FIG. 8a depicts the tower 200 in a fully lowered or initial assembly position. The base tower section is connected to a foundation at one or more base pivot connections as at 230 using pivot lugs and shafts in the manner of earlier described embodiments. The base tower section is also provided with a folding (hinged) or removable leverage strut 232 to provide additional leverage to aid in the pivoting operation making it an easy low-power lift. A lifting cable 234 is connected between the free or top end of the base tower section at 236 and a winch or other force applying device at 238, and using the leverage strut connected at 240.
FIG. 8b represents an initial phase of erecting the base which is continued in FIGS. 8c-8d. The enlarged fragmentary view of FIG. 9 shows the pivoting and fastening scheme of the base tower section and upper tower section in greater detail. The base tower 202 is fixed to a mounting flange device in the form of a base plate or platform 242 which has a series of openings which align with a series of foundation bolts as at 244 used to fix the base tower section to platform.
As seen in FIG. 8e, with the base tower section fully erected, the upper tower or boom section is yet to be raised. As was the case with previously described embodiments, the upper tower or boom section is pivotally leveraged about the bearings as at 210 and is raised using a second cable 250 attached at one end to the lower end or tail section 248 of the boom 204 and to a winch or the like at 254 which may be a different device from the force applying device 238. A pair of idler sprockets or pulleys 256 and 258 are provided to route the cables through the base 202. As shown in the top, partial section view of FIG. 12, the tower base section 202 has an open side to accommodate the tail section 248 which nests therein with the upper tower section or beam 204 fully raised or fully lowered. The pivot line of the upper tower section 204, indicated by 260, is offset somewhat toward the open side of the tower base section such that the distance b<a to bias the upper tower section toward tipping to facilitate lowering of the upper tower section to a height for servicing, without the need for outside forces to initiate tipping, as shown in FIG. 8e, but without the need for a truncated or leaning structure in the manner of previously described embodiments.
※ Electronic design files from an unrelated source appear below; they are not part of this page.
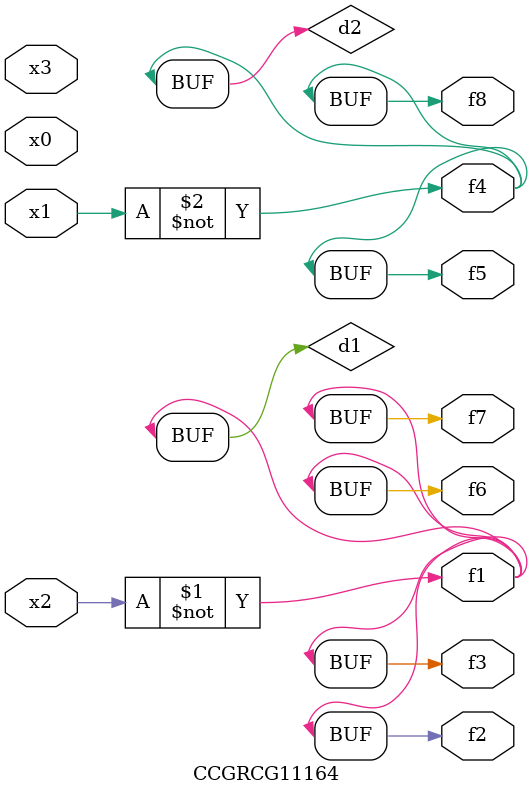
<source format=v>
module CCGRCG11164(
	input x0, x1, x2, x3,
	output f1, f2, f3, f4, f5, f6, f7, f8
);

	wire d1, d2;

	xnor (d1, x2);
	not (d2, x1);
	assign f1 = d1;
	assign f2 = d1;
	assign f3 = d1;
	assign f4 = d2;
	assign f5 = d2;
	assign f6 = d1;
	assign f7 = d1;
	assign f8 = d2;
endmodule

</source>
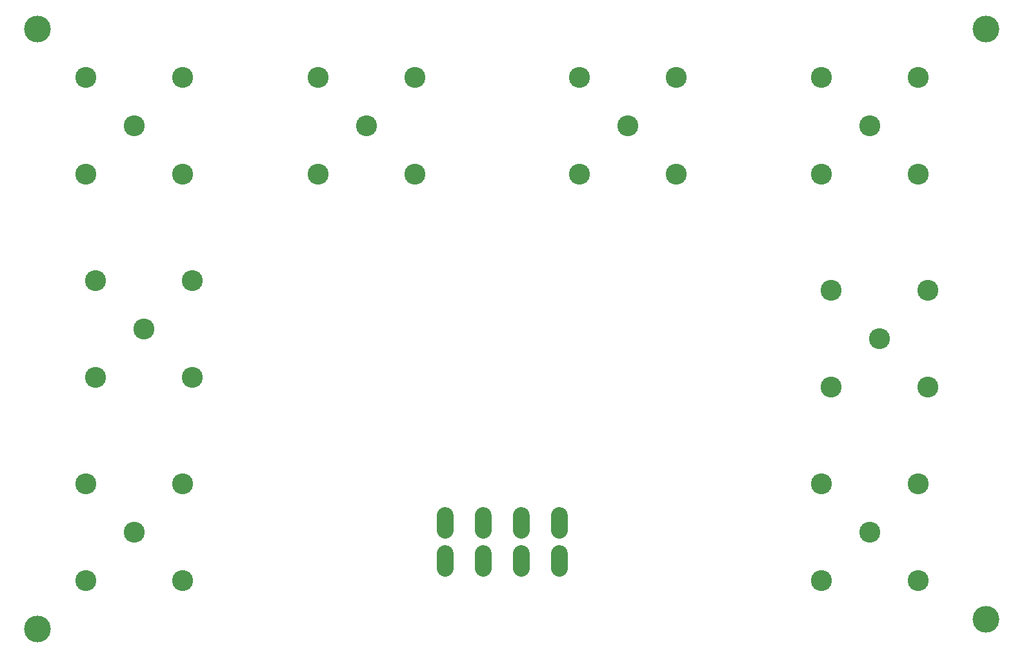
<source format=gts>
G75*
G70*
%OFA0B0*%
%FSLAX24Y24*%
%IPPOS*%
%LPD*%
%AMOC8*
5,1,8,0,0,1.08239X$1,22.5*
%
%ADD10C,0.1380*%
%ADD11C,0.1084*%
%ADD12C,0.0860*%
D10*
X002100Y002100D03*
X002100Y033100D03*
X051100Y033100D03*
X051100Y002600D03*
D11*
X047600Y004600D03*
X045100Y007100D03*
X042600Y004600D03*
X042600Y009600D03*
X047600Y009600D03*
X048100Y014600D03*
X045600Y017100D03*
X043100Y014600D03*
X043100Y019600D03*
X048100Y019600D03*
X047600Y025600D03*
X045100Y028100D03*
X042600Y030600D03*
X047600Y030600D03*
X042600Y025600D03*
X035100Y025600D03*
X032600Y028100D03*
X030100Y030600D03*
X035100Y030600D03*
X030100Y025600D03*
X021600Y025600D03*
X019100Y028100D03*
X016600Y030600D03*
X021600Y030600D03*
X016600Y025600D03*
X009600Y025600D03*
X007100Y028100D03*
X004600Y030600D03*
X009600Y030600D03*
X004600Y025600D03*
X005100Y020100D03*
X007600Y017600D03*
X005100Y015100D03*
X010100Y015100D03*
X010100Y020100D03*
X009600Y009600D03*
X007100Y007100D03*
X004600Y004600D03*
X009600Y004600D03*
X004600Y009600D03*
D12*
X023140Y007980D02*
X023140Y007200D01*
X023140Y006000D02*
X023140Y005220D01*
X025110Y005220D02*
X025110Y006000D01*
X025110Y007200D02*
X025110Y007980D01*
X027090Y007980D02*
X027090Y007200D01*
X027090Y006000D02*
X027090Y005220D01*
X029060Y005220D02*
X029060Y006000D01*
X029060Y007200D02*
X029060Y007980D01*
M02*

</source>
The tower is shown fully deployed with cables attached in FIG. 8f. Once the tower is fully raised, as illustrated in FIG. 10, a device for retaining or latching the upper tower section or boom in place, such as a saddle strap 270 retained as by a bolt and nut fastener at 272 may be used. Release of the saddle strap allows the upper tower section to pivot by playing out the cable 250 to lower the upper tower section as desired so that the lowering and raising of the upper tower section may be accomplished easily in the manner of previously described embodiments. The leverage strut 232 may be folded against the tower or removed when the tower base section 202 is fixed in place.
This invention has been described herein in considerable detail in order to comply with the patent statutes and to provide those skilled in the art with the information needed to apply the novel principles and to construct and use embodiments of the example as required. However, it is to be understood that the invention can be carried out by specifically different devices and that various modifications can be accomplished without departing from the scope of the invention itself.